Extracted records:

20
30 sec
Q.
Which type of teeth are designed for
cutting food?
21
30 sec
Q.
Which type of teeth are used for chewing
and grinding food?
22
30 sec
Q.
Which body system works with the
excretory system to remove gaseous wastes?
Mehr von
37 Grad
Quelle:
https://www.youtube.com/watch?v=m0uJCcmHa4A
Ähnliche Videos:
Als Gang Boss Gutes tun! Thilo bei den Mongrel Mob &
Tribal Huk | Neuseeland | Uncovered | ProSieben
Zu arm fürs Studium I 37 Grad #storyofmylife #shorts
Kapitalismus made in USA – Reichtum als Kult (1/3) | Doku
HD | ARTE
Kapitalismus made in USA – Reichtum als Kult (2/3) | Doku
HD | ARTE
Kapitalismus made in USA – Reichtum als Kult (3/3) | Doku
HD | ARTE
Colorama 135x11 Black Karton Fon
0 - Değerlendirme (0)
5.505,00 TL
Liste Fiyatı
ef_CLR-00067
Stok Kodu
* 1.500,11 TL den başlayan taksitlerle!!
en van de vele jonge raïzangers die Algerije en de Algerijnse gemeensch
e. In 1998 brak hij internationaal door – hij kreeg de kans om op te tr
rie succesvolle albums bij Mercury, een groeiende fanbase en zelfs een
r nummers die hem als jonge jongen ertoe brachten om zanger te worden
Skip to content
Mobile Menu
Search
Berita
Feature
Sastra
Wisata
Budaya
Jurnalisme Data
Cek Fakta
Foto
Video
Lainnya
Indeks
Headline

Task instructions: Repeat, word for word, every line above.

Your solution:
20
30 sec
Q.
Which type of teeth are designed for
cutting food?
21
30 sec
Q.
Which type of teeth are used for chewing
and grinding food?
22
30 sec
Q.
Which body system works with the
excretory system to remove gaseous wastes?
Mehr von
37 Grad
Quelle:
https://www.youtube.com/watch?v=m0uJCcmHa4A
Ähnliche Videos:
Als Gang Boss Gutes tun! Thilo bei den Mongrel Mob &
Tribal Huk | Neuseeland | Uncovered | ProSieben
Zu arm fürs Studium I 37 Grad #storyofmylife #shorts
Kapitalismus made in USA – Reichtum als Kult (1/3) | Doku
HD | ARTE
Kapitalismus made in USA – Reichtum als Kult (2/3) | Doku
HD | ARTE
Kapitalismus made in USA – Reichtum als Kult (3/3) | Doku
HD | ARTE
Colorama 135x11 Black Karton Fon
0 - Değerlendirme (0)
5.505,00 TL
Liste Fiyatı
ef_CLR-00067
Stok Kodu
* 1.500,11 TL den başlayan taksitlerle!!
en van de vele jonge raïzangers die Algerije en de Algerijnse gemeensch
e. In 1998 brak hij internationaal door – hij kreeg de kans om op te tr
rie succesvolle albums bij Mercury, een groeiende fanbase en zelfs een
r nummers die hem als jonge jongen ertoe brachten om zanger te worden
Skip to content
Mobile Menu
Search
Berita
Feature
Sastra
Wisata
Budaya
Jurnalisme Data
Cek Fakta
Foto
Video
Lainnya
Indeks
Headline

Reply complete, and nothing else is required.